The British parliamentary rejection of military intervention in Syria Thursday night was not a sign of isolationism or nonchalance over the alleged use of chemical weapons by the Syrian regime, but rather it reflects a necessary use of caution and prudence in these chaotic times.
Coming a decade after the country tumbled headfirst into the disaster which became the Iraq war, the British public is clearly still feeling bruised, reticent to trust their politicians. After the facts and truths were so grossly manipulated back in 2003, and the motive for war was premised on the possibility of the presence of WMD, it is understandable that people are now wary of evidence placed before them. Especially when there are still so many unknowns surrounding last week’s attack east of Damascus, which rebels say killed hundreds.
Indeed, during the lengthy debate in Parliament, MPs referred specifically to the Iraq debacle, a war so ill thought out that it is still claiming hundreds of lives each month in sectarian violence.
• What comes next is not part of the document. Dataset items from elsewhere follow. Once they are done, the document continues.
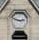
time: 2:48
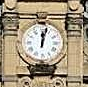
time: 12:02
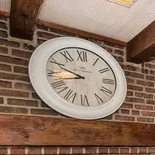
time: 9:42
Once bitten, twice shy.
And this loss of trustworthiness, stemming from a neglect of the values of transparency and openness, is being felt across western Europe and in the U.S., with opinion polls very firmly highlighting public opposition to intervention. The public is sick of war, and full of skepticism over any long-term objectives. It all too often appears that foreign policy advisers are stumbling into decisions, forced into corners due to global allegiances or rivalries. Understandably, people become wary that the best motives are truly influencing these decisions.
But whereas Cameron appeared to have clumsily rushed through a motion, which at least he allowed the opposition to modify, perhaps the U.S. is going to be more careful. John Kerry spoke Friday evening with confidence over intelligence which pointed, without a shadow of a doubt, to the regime being responsible. It was the speech Cameron should have given before his parliamentary vote.
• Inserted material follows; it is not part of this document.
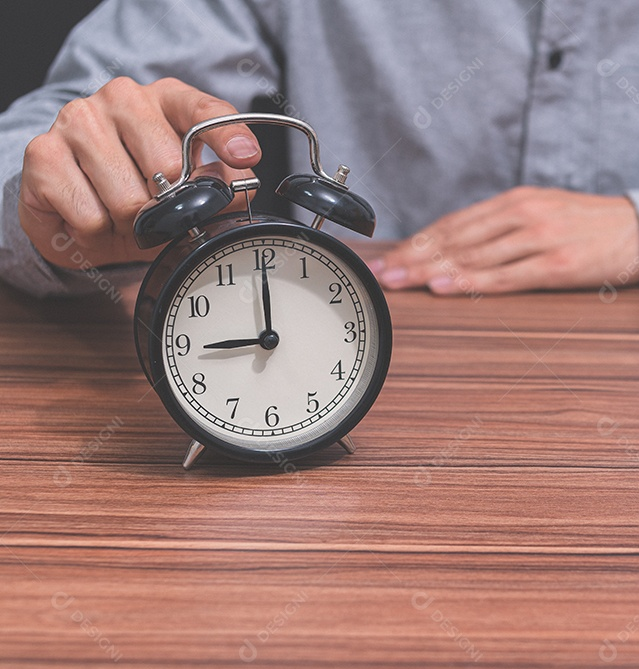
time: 9:00
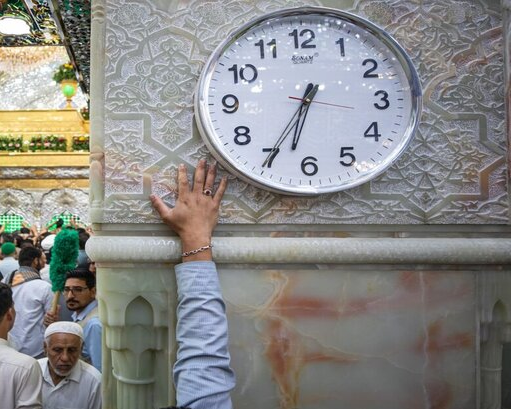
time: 6:35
The use of chemical weapons by the Assad regime, a claim which the evidence thus far seems to support, is an outrageous act, and the culprits must be punished, as Kerry stated. Those responsible must realize they cannot carry out such acts ever again. But to carry out a punitive strike, to merely satisfy Western consciences, is not the way to do this. Such a crude use of military power, rushed into and poorly planned, with no thought to the repercussions, would do more harm than good. Possibly with this in mind, Kerry was right to assure the public that any intervention in Syria would bear no similarity to wars in Iraq and Afghanistan.
With an issue as sensitive as this, in a part of the region so critical, the international community must be as scrupulous and as careful as it can be with the facts. It must consider all outcomes of its actions, and have answers on what happens tomorrow. And the war-weary public rightly expects as much.